= TASK REQUIREMENTS =
Copy each line below holding "shoulder".

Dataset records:

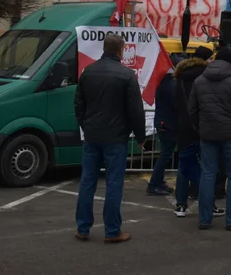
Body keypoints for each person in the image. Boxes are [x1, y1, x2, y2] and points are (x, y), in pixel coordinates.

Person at [73, 33, 146, 243]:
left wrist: (85, 125)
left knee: (87, 181)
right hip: (116, 138)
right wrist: (140, 136)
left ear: (104, 48)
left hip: (92, 135)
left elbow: (78, 103)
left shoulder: (88, 72)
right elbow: (135, 110)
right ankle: (112, 230)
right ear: (121, 50)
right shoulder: (126, 75)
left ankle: (83, 228)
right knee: (114, 184)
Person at [189, 46, 231, 231]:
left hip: (208, 134)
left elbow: (192, 110)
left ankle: (204, 219)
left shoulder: (200, 81)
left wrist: (200, 127)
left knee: (208, 174)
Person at [173, 46, 213, 217]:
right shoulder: (206, 76)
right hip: (202, 125)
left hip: (183, 125)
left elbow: (174, 101)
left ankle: (181, 204)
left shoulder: (180, 76)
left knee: (183, 166)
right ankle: (208, 205)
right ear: (206, 59)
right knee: (206, 168)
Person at [146, 61, 179, 196]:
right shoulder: (170, 85)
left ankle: (158, 181)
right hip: (168, 124)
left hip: (164, 122)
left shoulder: (163, 82)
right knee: (165, 154)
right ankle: (154, 183)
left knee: (165, 154)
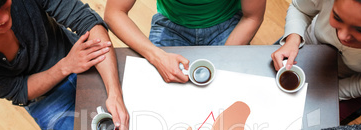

= WRITTEN SOLUTION =
left shoulder: (88, 72)
right shoulder: (126, 75)
left shoulder: (200, 81)
right shoulder: (206, 76)
left shoulder: (180, 76)
right shoulder: (170, 85)
left shoulder: (163, 82)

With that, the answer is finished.